Muitos médicos alegam que a solicitação da consulta pública está baseada em um trabalho com falhas metodológicas que comprometem as conclusões, que apontam para a baixa eficácia do remédio. Além disso, eles afirmam que os medicamentos mais bem avaliados no relatório foram os que tiveram o maior número de estudos clínicos patrocinados pelos fabricantes.
 
— Não vejo por que o Avonex deva ser retirado do SUS, porque, a rigor, ele tem uma eficácia parecida com a dos outros. Só há uma diferença, que não diminui a eficiência: o Avonex é injetado no músculo, e não no subcutâneo, como os outros. Esse medicamento consegue diminuir a frequencia dos surtos e as incapacidades provocadas pela doença, como dificuldade de fala e de controle da urina. — afirma o médico André Matta, coordenador do serviço de atendimento a esclerose do Hospital Antonio Pedro, da Universidade Federal Fluminense (UFF). — Existe ainda outro aspecto a ser levado em conta: quando o paciente começa a tomar uma nova medicação, demora de três a seis meses para ele começar a sentir o feito. Então os pacientes que terão de deixar o Avonex e substituí-lo por outro remédio ficarão algum tempo a mercê de surtos ou outras complicações da doença. Não é tão simples trocar uma medicação.
 
A betainterforena 1a de 30mcg, desenvolvida pela Biogen, está incluída no Protocolo Clínico e Diretrizes Terapêuticas da Esclerose Múltipla do Ministério da Saúde desde 2002, como terapia padrão.
 
— Pode ser que, para duas ou três em cada dez pessoas, o Avonex tenha baixa eficácia. Mas e em relação aos outros pacientes?
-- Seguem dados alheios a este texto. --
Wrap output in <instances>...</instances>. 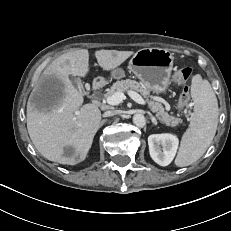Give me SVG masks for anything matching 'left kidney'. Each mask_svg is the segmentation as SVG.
<instances>
[{"label": "left kidney", "mask_w": 231, "mask_h": 231, "mask_svg": "<svg viewBox=\"0 0 231 231\" xmlns=\"http://www.w3.org/2000/svg\"><path fill=\"white\" fill-rule=\"evenodd\" d=\"M179 140L169 133L152 134L148 137L151 158L161 166L169 165L177 152Z\"/></svg>", "instance_id": "1"}]
</instances>
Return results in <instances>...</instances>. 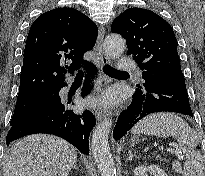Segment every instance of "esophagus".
<instances>
[{
	"mask_svg": "<svg viewBox=\"0 0 205 176\" xmlns=\"http://www.w3.org/2000/svg\"><path fill=\"white\" fill-rule=\"evenodd\" d=\"M105 29L102 27L98 33V39L96 43V55H97V66L100 70L109 63V58L106 56L103 49V39H104ZM109 80L104 78V84H107ZM110 116V113L101 107H98L95 111V117L98 121L105 119Z\"/></svg>",
	"mask_w": 205,
	"mask_h": 176,
	"instance_id": "1",
	"label": "esophagus"
}]
</instances>
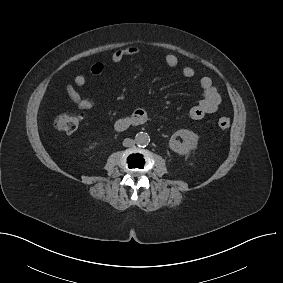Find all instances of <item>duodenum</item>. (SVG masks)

Eles estão apavorados com a possibilidade de pararem um tratamento que é eficaz e passarem para um duvidoso — diz Wilsom Gomiero, presidente da Federação Brasileira de Associações Civis de Portadores de Esclerose Múltipla (Febrapem), que também tem a doença crônica.
 
Ministério da Saúde: R$ 258 milhões investidos em remédios
Disponível em mais de 90 países, o Avonex é uma das terapias mais prescritas no mundo para o tratamento da esclerose. Atualmente, cerca de 127 mil pessoas são tratadas com este medicamento em todo o mundo. Hoje, o SUS também oferece outras cinco terapias que podem ser usadas por quem usa contra a esclerose: betainterferona 1b, azatioprina, fingolimode, glatiramer e natalizumabe.
 
O Ministério da Saúde enviou uma nota sobre o assunto que informa que "uma ampla revisão de trabalhos científicos publicada recentemente não demonstrou eficácia desse medicamento [Avonex].
 
Durante a consulta pública, fabricantes, especialistas ou qualquer outro interessado podem apresentar evidências que serão analisadas para apoiar a decisão". A nota também ressalta que, para elaborar os relatórios apresentados para consultas públicas, a Conitec leva em conta "as evidências científicas de eficácia, segurança para os pacientes e custo-efetividade, entre outros fatores". Segundo o Ministério da Saúde, o investimento na oferta dos seis medicamentos relacionados à esclerose múltipla, incluindo o Avonex, foi de R$ 258 milhões em 2014.